Nilai rerata UN SNIP Provinsi Nusa Tenggara Timur (NTT) termasuk terendah, dan patut mendapat perhatian serius. Nilai rerata UN tiga tahun terakhir Provinsi NTT adalah tahun 2005/2006 = 5,80; tahun 2006/2007 = 5,43; dan tahun 2007/2008 = 5,00. Nilai tersebut jauh di bawah nilai rerata UN secara nasional. Di samping itu, selama tiga tahun terakhir nilai tersebut cenderung turun secara berarti. Selain NTT, terdapat tiga provinsi lain yang nilai rerata UN-nya termasuk rendah, yaitu di bawah 6,00. Ketiga provinsi tersebut adalah Kalimantan Barat, Bangka Belitung, dan Sulawesi Barat.

**Perintah A:** Sebutkan semua provinsi yang disebut dalam teks tentang nilai rerata UN di atas.
**Perintah B:** Salin tanpa perubahan seluruh bagian teks tentang nilai rerata UN di atas, mulai dari "Nilai rerata UN SNIP" sampai ke "dan Sulawesi Barat.".

**Data yang Diberikan:**
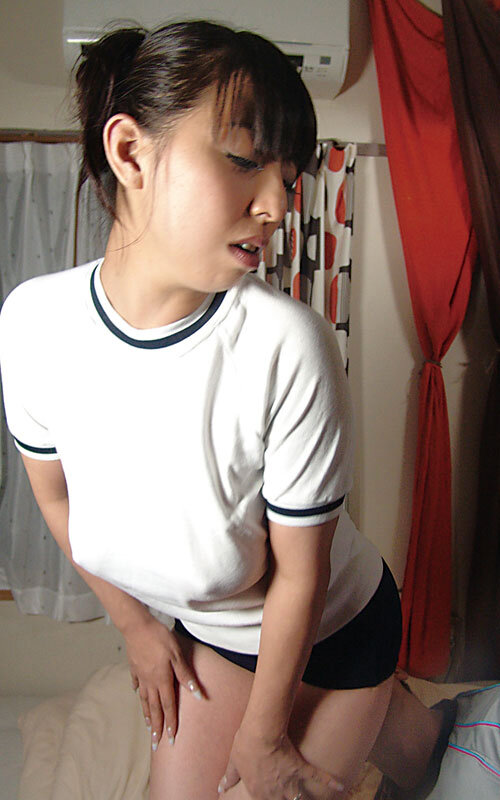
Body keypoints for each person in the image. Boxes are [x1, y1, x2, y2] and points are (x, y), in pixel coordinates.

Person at [0, 20, 442, 800]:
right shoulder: (34, 322)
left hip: (337, 628)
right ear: (130, 152)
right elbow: (57, 499)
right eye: (243, 160)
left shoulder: (287, 345)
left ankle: (409, 721)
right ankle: (400, 722)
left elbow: (300, 576)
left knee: (413, 766)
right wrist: (138, 629)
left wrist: (264, 738)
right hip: (213, 634)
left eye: (288, 178)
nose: (275, 205)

**Hasil A:** Nusa Tenggara Timur (NTT), Kalimantan Barat, Bangka Belitung, Sulawesi Barat

**Hasil B:**
Nilai rerata UN SNIP Provinsi Nusa Tenggara Timur (NTT) termasuk terendah, dan patut mendapat perhatian serius. Nilai rerata UN tiga tahun terakhir Provinsi NTT adalah tahun 2005/2006 = 5,80; tahun 2006/2007 = 5,43; dan tahun 2007/2008 = 5,00. Nilai tersebut jauh di bawah nilai rerata UN secara nasional. Di samping itu, selama tiga tahun terakhir nilai tersebut cenderung turun secara berarti. Selain NTT, terdapat tiga provinsi lain yang nilai rerata UN-nya termasuk rendah, yaitu di bawah 6,00. Ketiga provinsi tersebut adalah Kalimantan Barat, Bangka Belitung, dan Sulawesi Barat.